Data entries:
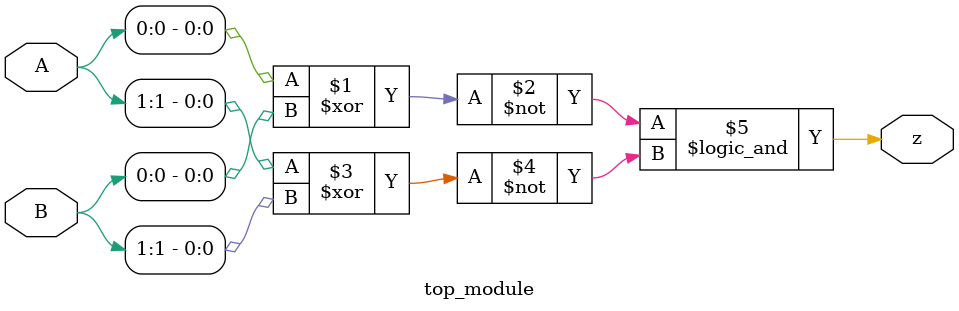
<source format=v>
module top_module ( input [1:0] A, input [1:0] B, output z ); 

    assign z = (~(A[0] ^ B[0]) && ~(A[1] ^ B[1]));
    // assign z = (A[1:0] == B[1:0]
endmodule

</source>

* * *

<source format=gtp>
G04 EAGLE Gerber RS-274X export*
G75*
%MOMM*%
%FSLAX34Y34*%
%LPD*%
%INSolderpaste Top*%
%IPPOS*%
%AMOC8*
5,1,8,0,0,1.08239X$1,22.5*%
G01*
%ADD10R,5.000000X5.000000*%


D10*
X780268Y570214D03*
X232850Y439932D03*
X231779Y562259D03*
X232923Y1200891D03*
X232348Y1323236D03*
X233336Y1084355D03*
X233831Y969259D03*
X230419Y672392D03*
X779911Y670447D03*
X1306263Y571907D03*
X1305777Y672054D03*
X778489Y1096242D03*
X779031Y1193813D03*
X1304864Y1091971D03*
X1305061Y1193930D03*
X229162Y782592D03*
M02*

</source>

---

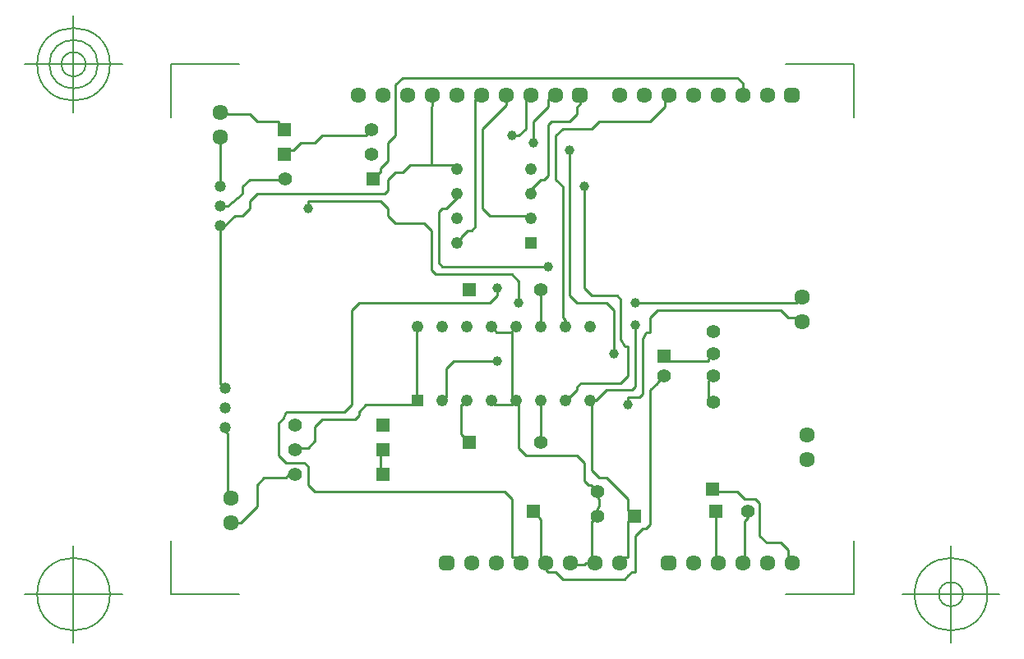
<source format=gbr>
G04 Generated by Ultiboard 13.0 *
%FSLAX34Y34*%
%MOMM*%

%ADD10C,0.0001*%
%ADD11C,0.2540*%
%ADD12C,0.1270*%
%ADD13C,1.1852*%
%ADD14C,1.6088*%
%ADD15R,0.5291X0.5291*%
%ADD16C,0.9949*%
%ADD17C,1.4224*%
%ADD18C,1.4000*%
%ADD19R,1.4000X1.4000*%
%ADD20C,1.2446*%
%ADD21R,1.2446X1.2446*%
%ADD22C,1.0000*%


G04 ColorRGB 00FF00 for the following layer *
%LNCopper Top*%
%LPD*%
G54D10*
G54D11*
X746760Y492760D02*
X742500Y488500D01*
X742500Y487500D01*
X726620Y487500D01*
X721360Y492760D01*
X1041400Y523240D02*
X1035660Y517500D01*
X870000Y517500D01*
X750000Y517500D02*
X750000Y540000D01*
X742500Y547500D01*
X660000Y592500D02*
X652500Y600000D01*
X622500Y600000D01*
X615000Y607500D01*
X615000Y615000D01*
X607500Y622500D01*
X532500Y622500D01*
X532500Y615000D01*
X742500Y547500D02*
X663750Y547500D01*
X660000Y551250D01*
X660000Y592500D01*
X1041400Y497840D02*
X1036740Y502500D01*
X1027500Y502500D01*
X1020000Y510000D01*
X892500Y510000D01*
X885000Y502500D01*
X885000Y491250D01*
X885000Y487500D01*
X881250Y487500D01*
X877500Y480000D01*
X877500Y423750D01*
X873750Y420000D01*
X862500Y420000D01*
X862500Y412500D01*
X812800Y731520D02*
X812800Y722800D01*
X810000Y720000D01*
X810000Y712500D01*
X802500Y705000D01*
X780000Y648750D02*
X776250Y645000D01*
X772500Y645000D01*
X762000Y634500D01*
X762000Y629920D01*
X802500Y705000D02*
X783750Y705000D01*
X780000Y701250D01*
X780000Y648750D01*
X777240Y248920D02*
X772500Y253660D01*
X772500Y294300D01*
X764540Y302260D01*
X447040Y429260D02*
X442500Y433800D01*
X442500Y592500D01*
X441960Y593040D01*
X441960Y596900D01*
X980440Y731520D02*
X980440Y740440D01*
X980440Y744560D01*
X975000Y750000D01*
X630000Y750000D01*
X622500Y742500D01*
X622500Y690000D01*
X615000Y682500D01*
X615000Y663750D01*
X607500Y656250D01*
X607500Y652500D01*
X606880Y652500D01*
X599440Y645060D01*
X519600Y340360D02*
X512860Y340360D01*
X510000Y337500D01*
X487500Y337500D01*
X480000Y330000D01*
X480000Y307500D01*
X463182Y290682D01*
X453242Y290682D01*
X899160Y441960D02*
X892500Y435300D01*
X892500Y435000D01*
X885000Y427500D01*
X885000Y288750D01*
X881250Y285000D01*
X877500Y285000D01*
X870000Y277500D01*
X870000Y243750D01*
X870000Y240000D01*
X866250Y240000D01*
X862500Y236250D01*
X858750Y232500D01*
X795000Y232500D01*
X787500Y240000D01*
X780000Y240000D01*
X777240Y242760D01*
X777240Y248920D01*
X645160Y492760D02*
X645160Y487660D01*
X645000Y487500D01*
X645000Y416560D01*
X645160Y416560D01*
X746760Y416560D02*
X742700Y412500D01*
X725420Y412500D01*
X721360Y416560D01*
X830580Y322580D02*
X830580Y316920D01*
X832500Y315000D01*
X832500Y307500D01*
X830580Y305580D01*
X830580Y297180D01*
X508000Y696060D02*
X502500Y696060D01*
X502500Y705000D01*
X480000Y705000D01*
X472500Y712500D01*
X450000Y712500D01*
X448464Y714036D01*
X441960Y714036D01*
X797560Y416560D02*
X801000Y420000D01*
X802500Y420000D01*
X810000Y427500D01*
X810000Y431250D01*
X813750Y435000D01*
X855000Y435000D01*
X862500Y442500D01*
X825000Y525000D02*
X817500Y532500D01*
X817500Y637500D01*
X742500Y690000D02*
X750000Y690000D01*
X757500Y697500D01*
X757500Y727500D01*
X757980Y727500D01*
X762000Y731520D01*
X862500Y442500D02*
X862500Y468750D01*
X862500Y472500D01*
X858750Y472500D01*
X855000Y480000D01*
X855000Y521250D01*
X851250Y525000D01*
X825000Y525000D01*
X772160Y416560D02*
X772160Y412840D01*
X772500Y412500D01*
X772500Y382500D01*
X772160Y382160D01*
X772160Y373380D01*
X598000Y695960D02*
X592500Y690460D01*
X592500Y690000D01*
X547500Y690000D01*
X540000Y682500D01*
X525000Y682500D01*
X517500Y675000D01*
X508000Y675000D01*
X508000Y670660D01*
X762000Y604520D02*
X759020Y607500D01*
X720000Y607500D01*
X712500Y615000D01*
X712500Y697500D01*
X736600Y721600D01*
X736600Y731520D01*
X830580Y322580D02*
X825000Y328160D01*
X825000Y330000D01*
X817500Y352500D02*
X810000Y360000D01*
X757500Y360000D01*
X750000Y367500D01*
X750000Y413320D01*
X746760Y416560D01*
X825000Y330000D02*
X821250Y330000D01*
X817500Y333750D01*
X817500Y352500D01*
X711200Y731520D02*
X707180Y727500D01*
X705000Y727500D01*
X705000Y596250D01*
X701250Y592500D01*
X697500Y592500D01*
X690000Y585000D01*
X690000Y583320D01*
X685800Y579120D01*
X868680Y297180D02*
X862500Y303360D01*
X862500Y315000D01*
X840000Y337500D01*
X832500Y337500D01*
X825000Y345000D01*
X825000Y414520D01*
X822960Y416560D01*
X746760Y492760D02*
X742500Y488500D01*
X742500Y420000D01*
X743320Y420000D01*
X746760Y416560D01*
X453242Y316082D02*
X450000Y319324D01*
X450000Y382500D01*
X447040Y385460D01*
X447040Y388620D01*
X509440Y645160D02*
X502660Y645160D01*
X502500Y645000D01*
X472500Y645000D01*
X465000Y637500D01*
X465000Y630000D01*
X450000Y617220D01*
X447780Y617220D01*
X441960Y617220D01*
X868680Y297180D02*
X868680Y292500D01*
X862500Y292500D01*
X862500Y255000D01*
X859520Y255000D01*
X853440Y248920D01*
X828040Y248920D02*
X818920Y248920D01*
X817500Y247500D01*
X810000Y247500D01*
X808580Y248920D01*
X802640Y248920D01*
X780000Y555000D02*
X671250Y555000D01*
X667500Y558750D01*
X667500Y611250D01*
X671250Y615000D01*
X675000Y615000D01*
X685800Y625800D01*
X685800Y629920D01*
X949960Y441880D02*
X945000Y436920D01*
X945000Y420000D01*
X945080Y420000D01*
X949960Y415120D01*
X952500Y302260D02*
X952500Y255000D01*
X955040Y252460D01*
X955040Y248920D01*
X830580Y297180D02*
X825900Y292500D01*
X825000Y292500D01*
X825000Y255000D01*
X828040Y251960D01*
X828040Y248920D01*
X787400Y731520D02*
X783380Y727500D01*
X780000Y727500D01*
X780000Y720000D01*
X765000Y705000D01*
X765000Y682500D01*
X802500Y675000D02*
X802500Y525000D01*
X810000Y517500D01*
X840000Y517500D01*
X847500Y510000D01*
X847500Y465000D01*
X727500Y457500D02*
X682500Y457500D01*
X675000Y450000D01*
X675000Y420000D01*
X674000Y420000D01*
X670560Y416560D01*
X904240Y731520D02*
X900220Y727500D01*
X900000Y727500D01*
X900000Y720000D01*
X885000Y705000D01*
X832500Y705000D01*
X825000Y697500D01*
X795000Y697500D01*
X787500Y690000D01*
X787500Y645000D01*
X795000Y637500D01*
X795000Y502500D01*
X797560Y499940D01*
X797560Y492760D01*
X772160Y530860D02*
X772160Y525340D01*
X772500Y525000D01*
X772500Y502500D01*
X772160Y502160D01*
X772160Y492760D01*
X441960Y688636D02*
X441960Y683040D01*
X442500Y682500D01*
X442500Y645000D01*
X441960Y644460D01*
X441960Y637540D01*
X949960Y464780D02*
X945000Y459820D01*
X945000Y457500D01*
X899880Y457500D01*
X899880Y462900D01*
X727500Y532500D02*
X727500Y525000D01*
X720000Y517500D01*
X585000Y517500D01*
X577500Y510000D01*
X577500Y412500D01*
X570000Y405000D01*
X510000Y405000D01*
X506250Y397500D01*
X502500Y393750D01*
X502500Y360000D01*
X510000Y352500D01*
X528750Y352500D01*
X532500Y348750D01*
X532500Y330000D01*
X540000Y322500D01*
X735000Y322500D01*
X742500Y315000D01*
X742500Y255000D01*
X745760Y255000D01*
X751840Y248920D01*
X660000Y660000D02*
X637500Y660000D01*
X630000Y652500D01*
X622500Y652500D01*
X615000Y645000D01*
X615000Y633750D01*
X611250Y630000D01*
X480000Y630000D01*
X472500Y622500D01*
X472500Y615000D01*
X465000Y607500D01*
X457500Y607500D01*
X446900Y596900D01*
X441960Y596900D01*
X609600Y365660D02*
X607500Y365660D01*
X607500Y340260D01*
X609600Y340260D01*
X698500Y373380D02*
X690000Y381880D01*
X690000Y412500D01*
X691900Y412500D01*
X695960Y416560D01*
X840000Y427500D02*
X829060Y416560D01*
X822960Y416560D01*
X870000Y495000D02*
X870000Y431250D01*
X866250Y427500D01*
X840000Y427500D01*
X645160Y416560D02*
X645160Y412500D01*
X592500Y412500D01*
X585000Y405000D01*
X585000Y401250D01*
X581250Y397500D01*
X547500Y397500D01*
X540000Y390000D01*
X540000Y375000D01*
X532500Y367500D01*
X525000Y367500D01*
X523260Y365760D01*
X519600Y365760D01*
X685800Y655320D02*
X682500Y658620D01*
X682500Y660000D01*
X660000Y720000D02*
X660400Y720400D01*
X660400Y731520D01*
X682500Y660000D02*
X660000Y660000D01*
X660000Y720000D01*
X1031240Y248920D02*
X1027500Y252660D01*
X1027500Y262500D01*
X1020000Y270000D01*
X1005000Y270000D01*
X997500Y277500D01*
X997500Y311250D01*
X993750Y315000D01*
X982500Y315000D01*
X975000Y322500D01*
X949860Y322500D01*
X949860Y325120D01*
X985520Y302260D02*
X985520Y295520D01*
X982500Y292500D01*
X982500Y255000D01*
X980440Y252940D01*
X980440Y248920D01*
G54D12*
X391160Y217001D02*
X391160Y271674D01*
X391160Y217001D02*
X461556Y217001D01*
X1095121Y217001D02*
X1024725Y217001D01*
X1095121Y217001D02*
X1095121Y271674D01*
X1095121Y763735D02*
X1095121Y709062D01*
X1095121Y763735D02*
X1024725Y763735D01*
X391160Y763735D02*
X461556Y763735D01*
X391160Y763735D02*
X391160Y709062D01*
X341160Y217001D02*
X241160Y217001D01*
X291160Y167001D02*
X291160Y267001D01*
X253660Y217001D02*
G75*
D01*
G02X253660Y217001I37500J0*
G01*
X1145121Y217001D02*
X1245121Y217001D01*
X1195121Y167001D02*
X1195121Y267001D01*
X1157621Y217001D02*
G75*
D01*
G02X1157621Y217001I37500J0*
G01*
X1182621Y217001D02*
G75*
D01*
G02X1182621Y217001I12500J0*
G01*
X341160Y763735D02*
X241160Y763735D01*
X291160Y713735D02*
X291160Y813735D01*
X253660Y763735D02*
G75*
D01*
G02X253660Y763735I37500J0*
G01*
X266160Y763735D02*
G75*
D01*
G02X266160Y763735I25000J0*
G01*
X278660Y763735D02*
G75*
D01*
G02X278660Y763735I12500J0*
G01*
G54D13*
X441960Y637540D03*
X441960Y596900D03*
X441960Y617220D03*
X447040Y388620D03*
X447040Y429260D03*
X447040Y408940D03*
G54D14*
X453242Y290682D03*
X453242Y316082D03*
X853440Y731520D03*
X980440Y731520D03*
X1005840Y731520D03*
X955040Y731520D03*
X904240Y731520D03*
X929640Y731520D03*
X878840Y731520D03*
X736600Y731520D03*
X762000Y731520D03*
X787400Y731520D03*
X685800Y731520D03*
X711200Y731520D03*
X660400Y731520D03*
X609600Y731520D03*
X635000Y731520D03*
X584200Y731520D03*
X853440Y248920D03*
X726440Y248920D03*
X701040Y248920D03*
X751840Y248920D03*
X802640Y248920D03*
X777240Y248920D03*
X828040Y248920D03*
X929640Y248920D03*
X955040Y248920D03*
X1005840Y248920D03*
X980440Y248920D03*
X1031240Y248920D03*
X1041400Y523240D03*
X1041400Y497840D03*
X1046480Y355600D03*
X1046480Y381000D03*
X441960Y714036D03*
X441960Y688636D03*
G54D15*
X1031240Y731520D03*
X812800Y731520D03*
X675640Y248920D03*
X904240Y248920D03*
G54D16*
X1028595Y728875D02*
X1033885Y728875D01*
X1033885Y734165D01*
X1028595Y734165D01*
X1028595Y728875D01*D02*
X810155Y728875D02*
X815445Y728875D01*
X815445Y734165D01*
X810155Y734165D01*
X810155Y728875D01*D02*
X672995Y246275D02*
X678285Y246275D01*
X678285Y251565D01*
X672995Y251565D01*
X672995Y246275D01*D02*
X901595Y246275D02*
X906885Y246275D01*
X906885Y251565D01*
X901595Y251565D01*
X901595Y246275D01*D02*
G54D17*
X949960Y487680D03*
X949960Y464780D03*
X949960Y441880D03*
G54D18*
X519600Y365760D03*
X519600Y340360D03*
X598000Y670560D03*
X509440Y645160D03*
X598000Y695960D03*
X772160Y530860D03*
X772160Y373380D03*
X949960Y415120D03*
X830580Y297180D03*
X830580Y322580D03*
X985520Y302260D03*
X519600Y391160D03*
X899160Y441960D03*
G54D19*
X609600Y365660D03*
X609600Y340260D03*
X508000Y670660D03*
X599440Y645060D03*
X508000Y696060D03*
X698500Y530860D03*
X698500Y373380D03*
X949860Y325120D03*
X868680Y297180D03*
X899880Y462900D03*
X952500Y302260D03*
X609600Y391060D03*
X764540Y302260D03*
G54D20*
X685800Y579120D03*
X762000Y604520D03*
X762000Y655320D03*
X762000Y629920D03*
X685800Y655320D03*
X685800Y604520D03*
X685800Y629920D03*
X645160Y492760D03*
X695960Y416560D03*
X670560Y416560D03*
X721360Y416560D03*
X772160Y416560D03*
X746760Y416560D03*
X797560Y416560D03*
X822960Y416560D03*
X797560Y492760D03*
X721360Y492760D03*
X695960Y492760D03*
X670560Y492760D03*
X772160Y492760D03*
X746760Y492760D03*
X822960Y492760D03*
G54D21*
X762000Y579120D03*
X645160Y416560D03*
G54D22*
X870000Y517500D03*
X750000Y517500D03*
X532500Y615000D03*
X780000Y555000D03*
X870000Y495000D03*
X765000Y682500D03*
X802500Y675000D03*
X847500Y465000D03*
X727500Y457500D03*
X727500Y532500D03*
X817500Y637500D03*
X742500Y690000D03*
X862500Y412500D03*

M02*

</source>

Work to be completed:
In the records, find every line that has the string "format" and copy it.

Output for this task:
<source format=v>
<source format=gtp>
<source format=gbr>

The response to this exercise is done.